» Brief
Exactly as written, return all the data, leaving its pictures behind.

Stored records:
+---+

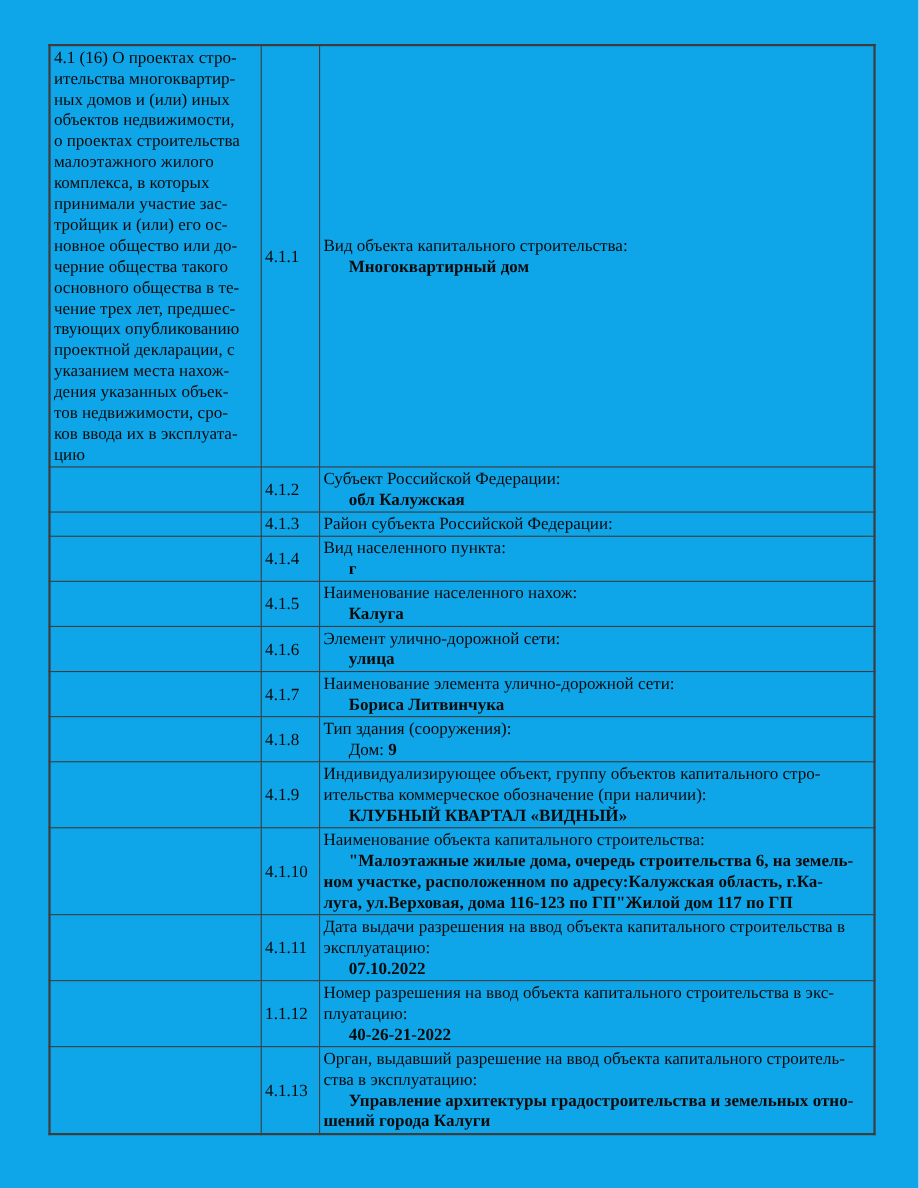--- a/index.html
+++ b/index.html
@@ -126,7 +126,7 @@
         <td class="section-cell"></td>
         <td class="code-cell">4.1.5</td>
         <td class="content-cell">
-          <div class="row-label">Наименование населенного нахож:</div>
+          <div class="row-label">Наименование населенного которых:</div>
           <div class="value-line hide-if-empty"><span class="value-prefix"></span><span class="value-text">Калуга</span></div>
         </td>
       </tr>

+---+

» Output for this exercise
--- a/index.html
+++ b/index.html
@@ -126,7 +126,7 @@
         <td class="section-cell"></td>
         <td class="code-cell">4.1.5</td>
         <td class="content-cell">
-          <div class="row-label">Наименование населенного нахож:</div>
+          <div class="row-label">Наименование населенного которых:</div>
           <div class="value-line hide-if-empty"><span class="value-prefix"></span><span class="value-text">Калуга</span></div>
         </td>
       </tr>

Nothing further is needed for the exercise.